The reluctance to phase out oil and gas drilling on public lands is especially problematic since it resides in a legal area where the president has strong executive authority to act and doesn’t need Congress, according to Erik Schlenker-Goodrich, executive director of the Western Environmental Law Center. 

“I think what's concerning to me, especially relative to fossil fuel production, is the unwillingness of the administration to deal with that supply side,” he told Sierra. “You can't avoid taking a position on this. They seem to be avoiding taking a position on it, and they're just pissing everybody off.” 

“If you take a look at all the peer-reviewed science out there about how we align our country's greenhouse gas emissions trajectory ... you need to have a decline in oil and gas production,” Schlenker-Goodrich said.

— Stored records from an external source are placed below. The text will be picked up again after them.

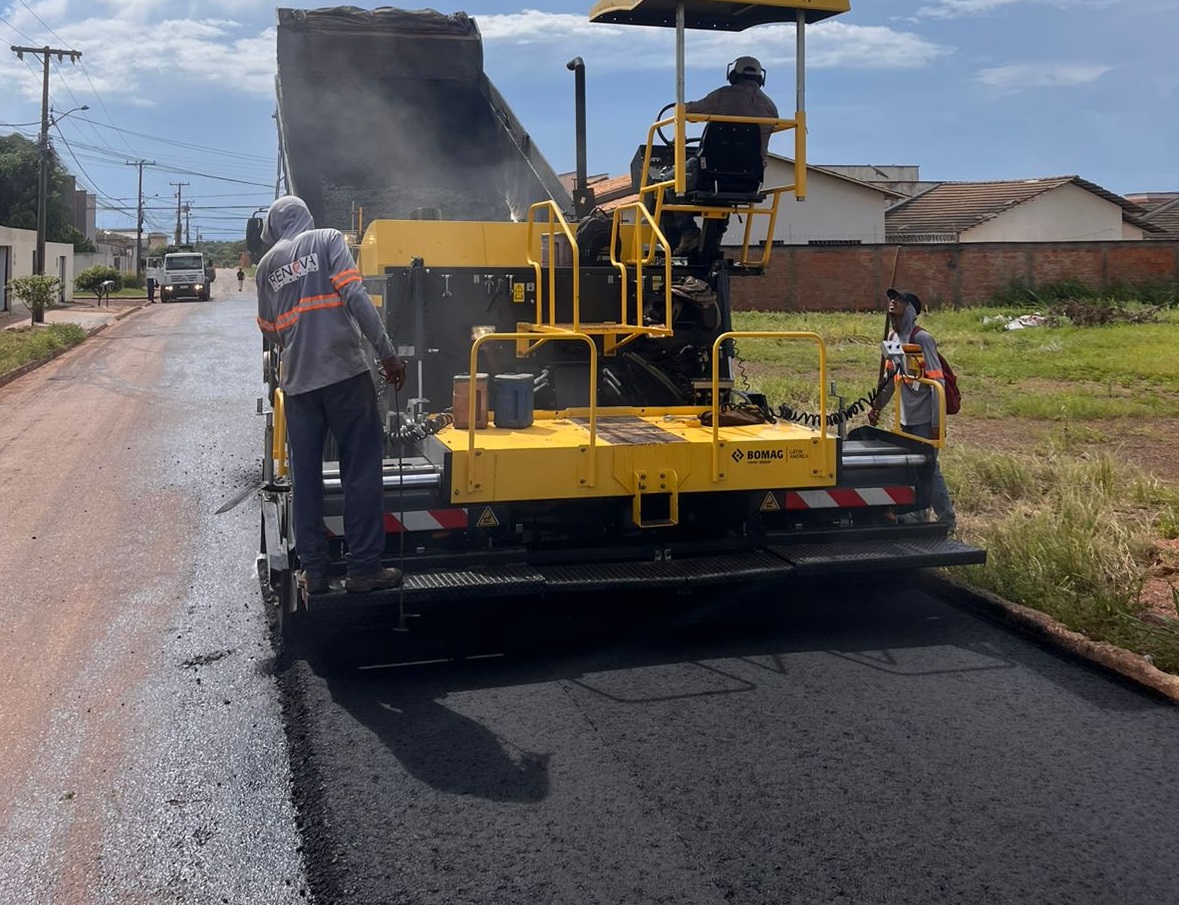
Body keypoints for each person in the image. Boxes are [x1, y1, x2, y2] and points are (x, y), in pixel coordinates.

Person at [256, 195, 408, 595]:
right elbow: (356, 297)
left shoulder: (266, 266)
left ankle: (315, 574)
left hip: (299, 387)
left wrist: (298, 340)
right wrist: (387, 353)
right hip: (344, 376)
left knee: (306, 480)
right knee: (360, 472)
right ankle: (363, 570)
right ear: (306, 216)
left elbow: (268, 328)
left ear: (273, 226)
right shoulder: (326, 239)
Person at [668, 56, 779, 256]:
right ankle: (715, 236)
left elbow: (690, 111)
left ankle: (689, 233)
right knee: (725, 191)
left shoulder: (723, 96)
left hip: (710, 170)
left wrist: (681, 108)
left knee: (669, 181)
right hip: (751, 176)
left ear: (733, 74)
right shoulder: (770, 107)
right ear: (761, 77)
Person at [867, 288, 957, 531]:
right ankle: (917, 518)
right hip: (905, 417)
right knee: (911, 467)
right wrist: (877, 406)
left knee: (929, 468)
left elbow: (937, 381)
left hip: (925, 418)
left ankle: (946, 518)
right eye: (892, 298)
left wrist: (937, 422)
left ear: (911, 309)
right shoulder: (894, 340)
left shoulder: (922, 338)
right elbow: (890, 380)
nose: (893, 302)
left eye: (900, 300)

The oil and gas industry “is probably laughing internally” at the call for higher royalty rates, he added, which would have very little financial impact on the industry and would do little to slow the pace of leasing and drilling.  

“It just suggested that the administration's ambition and capacity to run the gauntlet with the oil and gas industry is not there. That they seem unwilling to actually confront the power of the oil and gas industry,” Schlenker-Goodrich added. “They're approving drilling permits at a rate faster than the Trump administration.”

The Biden administration is staking much of its climate legacy on the $550 billion in funding for renewable energy, electric vehicles, and other climate programs in the Senate-stalled Build Back Better Act. Experts say that the shift to renewable energy will accelerate substantially if Democrats succeed in passing that legislation into law. By any measure, it would be a major achievement—if only it can get beyond the stalemate in the Senate. 

But heavy investments in renewable energy are not enough on their own, especially with the oil and gas industry still eyeing growth.  

"Tackling the climate crisis requires both major investments in clean energy and an immediate halt to the expansion of fossil fuels—not one or the other,” said Athan Manual, director of the Sierra Club’s Lands Protection Program. “President Biden has made it clear that he understands the need for this all-hands-on-deck effort, but that understanding still needs to be matched with ambition to make it a reality."